• **EXERCISE INSTRUCTIONS**:
Copy every line of the entries that includes the word "lines".
____________
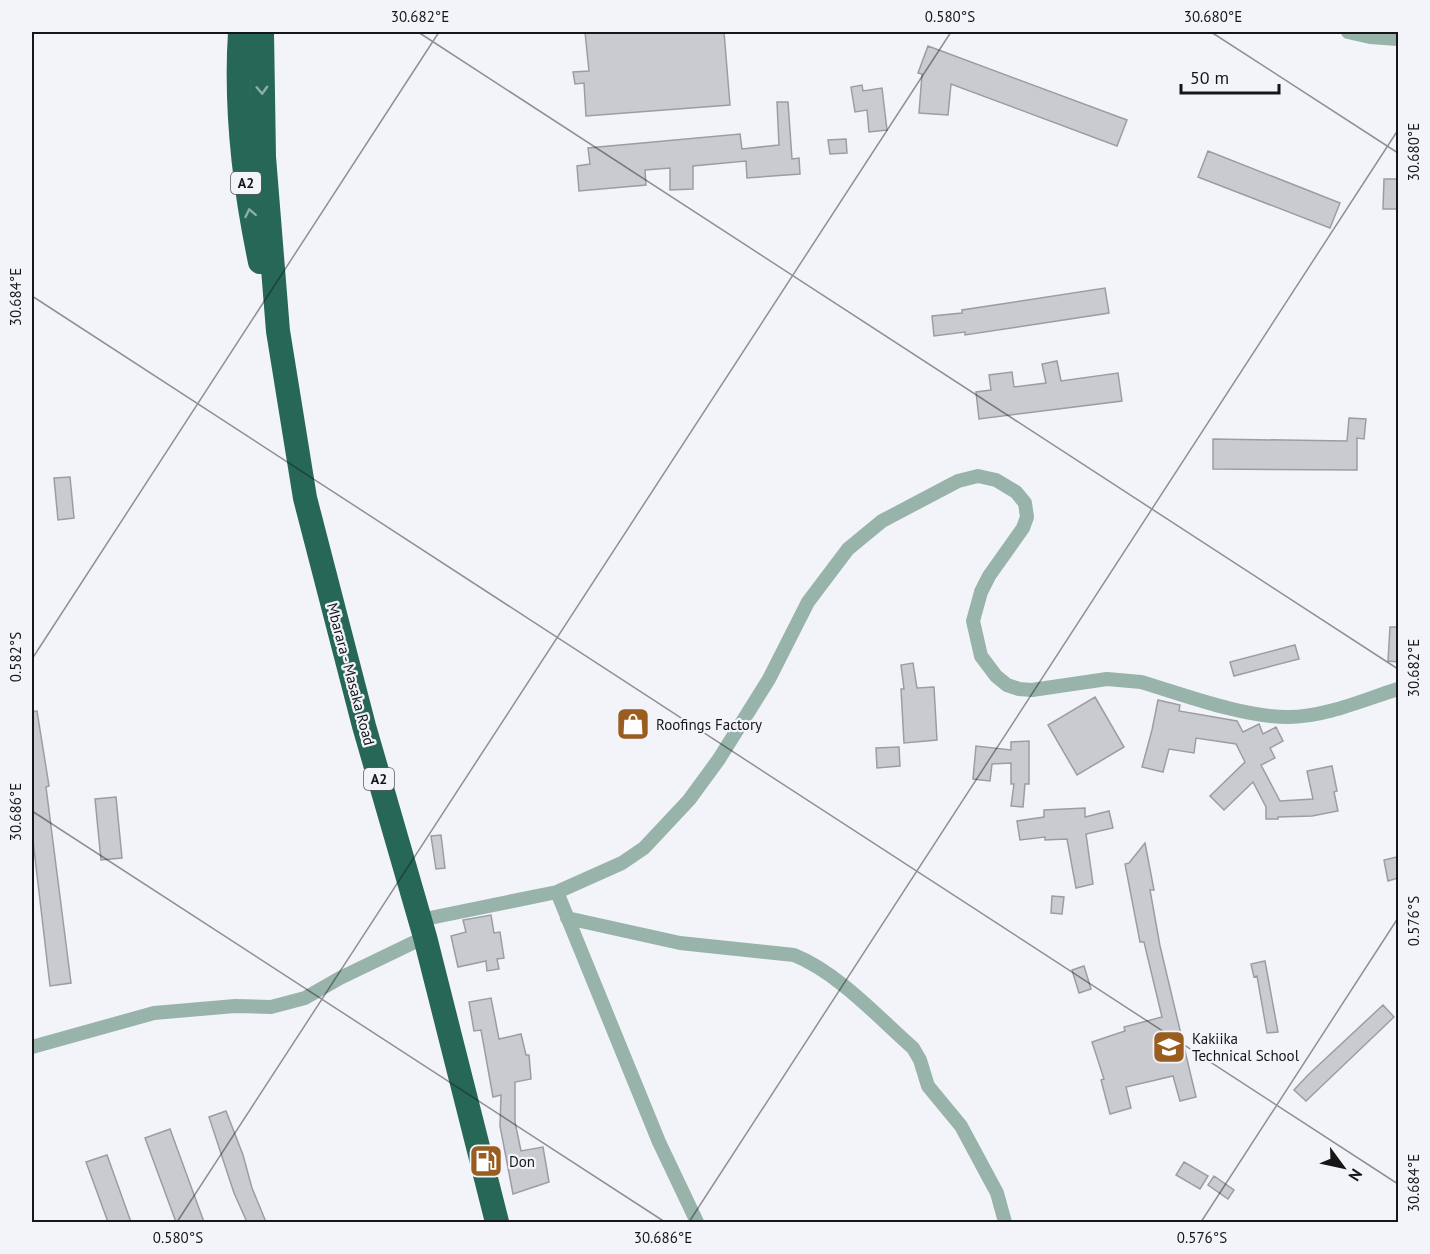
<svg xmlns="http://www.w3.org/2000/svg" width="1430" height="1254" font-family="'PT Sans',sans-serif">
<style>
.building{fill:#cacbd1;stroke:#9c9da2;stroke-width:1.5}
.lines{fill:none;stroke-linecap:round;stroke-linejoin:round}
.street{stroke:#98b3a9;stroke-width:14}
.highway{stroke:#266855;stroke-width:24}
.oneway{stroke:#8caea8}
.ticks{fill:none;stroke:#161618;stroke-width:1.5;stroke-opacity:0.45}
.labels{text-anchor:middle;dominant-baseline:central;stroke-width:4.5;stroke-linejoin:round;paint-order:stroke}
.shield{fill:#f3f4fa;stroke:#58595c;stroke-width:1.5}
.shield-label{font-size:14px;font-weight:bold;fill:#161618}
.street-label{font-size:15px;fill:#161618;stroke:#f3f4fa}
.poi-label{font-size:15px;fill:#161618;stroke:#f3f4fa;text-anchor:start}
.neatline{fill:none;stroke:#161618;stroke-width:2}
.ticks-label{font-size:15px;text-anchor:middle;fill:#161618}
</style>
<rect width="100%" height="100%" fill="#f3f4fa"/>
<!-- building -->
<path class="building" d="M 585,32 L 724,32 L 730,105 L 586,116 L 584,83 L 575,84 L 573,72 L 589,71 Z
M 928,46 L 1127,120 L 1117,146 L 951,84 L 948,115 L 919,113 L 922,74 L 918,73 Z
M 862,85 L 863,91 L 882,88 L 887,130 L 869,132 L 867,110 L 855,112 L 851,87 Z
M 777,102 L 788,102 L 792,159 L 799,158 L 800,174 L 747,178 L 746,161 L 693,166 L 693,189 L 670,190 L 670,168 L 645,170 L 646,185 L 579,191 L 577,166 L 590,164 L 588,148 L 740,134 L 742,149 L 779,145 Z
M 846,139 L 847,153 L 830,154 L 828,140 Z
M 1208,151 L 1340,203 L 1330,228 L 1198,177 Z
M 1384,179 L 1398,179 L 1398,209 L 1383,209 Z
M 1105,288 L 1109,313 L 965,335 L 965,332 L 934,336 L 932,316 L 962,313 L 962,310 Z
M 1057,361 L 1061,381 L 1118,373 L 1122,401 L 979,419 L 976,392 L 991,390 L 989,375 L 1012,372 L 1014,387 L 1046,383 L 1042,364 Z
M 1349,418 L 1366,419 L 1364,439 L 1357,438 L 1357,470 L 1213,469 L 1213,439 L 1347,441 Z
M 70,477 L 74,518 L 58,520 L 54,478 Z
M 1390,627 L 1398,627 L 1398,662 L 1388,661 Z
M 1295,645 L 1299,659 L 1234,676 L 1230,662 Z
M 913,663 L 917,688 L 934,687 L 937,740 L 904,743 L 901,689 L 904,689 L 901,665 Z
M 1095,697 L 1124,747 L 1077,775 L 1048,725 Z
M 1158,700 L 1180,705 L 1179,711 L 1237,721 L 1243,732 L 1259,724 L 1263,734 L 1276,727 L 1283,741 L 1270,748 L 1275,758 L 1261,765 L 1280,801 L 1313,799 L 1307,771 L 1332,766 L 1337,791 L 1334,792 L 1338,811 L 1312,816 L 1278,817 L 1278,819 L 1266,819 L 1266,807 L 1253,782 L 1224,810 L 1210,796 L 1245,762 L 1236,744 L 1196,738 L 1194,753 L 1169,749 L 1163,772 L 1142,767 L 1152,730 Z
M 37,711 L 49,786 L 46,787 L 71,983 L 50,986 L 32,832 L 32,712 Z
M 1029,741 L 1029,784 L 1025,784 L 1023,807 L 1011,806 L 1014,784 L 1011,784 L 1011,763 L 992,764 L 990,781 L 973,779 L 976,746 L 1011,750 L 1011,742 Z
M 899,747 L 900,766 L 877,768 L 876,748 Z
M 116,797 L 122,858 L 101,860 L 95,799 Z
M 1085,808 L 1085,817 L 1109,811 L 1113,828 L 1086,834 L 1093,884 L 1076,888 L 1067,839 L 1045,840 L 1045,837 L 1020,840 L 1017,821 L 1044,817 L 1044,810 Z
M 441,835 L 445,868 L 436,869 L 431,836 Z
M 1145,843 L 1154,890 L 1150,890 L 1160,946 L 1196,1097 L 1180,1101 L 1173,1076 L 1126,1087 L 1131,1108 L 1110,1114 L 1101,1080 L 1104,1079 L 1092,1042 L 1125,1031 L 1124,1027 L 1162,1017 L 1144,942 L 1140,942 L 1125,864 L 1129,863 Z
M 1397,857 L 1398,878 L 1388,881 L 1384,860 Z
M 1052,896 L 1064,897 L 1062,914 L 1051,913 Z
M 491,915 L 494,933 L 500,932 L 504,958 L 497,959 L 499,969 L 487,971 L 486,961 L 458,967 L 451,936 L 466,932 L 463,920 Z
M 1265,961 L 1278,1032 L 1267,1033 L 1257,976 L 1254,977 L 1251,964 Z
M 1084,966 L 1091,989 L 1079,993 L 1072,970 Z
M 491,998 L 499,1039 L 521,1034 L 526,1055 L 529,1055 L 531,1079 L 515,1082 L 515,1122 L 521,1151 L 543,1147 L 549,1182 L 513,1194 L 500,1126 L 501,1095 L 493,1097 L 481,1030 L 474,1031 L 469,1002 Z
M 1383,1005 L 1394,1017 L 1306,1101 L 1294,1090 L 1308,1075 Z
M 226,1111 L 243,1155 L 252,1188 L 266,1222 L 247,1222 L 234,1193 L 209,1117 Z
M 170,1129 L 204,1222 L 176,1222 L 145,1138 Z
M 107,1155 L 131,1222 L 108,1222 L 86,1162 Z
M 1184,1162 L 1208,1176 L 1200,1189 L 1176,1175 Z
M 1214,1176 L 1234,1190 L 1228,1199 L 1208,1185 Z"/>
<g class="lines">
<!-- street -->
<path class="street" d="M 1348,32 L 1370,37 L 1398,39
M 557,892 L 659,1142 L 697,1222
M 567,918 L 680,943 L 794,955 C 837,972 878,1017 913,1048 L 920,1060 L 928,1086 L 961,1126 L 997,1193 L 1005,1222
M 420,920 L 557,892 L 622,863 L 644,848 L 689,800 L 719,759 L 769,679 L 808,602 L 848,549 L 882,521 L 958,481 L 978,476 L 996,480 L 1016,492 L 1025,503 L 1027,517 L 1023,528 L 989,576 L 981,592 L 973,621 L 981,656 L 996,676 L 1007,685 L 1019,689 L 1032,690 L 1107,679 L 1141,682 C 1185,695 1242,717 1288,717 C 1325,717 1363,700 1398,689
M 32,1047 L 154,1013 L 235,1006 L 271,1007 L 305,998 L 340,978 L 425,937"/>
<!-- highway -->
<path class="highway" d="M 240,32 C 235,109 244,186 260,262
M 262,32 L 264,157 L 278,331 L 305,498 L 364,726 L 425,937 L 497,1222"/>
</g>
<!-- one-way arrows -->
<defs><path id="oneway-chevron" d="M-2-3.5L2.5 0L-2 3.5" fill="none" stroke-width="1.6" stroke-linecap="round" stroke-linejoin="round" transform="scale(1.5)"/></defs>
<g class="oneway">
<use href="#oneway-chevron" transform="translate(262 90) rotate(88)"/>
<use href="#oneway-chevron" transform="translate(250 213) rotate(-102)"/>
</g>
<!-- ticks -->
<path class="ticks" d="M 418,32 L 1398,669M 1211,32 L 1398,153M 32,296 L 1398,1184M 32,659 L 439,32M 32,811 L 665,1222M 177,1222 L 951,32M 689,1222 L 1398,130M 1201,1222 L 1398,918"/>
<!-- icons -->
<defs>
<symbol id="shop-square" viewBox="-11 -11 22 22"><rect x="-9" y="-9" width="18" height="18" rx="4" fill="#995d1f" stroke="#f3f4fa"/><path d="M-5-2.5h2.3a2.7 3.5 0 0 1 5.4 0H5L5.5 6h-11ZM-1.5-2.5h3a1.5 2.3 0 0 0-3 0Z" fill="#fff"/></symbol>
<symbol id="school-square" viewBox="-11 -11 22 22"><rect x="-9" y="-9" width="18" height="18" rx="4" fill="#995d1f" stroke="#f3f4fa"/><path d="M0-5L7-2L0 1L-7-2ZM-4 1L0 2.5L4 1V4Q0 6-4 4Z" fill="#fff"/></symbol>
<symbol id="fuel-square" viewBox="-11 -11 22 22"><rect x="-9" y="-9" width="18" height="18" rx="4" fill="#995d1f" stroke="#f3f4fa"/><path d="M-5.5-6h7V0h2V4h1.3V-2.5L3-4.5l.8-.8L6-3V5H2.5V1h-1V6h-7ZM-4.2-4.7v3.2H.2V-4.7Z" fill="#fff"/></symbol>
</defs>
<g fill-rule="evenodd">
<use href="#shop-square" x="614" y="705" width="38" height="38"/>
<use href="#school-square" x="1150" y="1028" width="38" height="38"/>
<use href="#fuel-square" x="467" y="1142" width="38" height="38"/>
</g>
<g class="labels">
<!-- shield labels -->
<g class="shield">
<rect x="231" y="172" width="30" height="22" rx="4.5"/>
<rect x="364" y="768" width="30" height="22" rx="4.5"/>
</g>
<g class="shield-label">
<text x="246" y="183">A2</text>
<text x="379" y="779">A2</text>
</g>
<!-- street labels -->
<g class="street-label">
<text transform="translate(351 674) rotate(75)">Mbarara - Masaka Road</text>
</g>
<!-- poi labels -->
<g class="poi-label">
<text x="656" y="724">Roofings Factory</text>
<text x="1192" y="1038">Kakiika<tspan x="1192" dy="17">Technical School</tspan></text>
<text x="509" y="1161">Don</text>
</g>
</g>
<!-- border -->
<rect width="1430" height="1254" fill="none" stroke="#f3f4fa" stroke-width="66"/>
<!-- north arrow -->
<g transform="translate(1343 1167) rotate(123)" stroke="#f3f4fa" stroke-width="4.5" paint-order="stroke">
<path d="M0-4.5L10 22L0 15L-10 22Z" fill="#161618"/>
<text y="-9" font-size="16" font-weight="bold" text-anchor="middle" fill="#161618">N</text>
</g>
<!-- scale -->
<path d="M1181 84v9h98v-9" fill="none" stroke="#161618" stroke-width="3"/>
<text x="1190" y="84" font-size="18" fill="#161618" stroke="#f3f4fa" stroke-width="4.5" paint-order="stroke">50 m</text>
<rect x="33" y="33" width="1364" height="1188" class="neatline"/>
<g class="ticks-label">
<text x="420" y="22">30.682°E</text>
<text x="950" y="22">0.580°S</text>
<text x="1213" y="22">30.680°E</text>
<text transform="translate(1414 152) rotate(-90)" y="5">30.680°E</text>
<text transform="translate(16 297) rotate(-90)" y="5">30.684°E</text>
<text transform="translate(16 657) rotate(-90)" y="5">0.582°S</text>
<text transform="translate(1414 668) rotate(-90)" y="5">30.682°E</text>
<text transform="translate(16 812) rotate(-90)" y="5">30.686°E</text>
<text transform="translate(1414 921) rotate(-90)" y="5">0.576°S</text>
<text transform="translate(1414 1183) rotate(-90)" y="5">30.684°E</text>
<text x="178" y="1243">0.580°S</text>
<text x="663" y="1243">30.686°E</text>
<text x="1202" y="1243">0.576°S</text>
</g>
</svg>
____________
• **TASK RESPONSE**:
.lines{fill:none;stroke-linecap:round;stroke-linejoin:round}
<g class="lines">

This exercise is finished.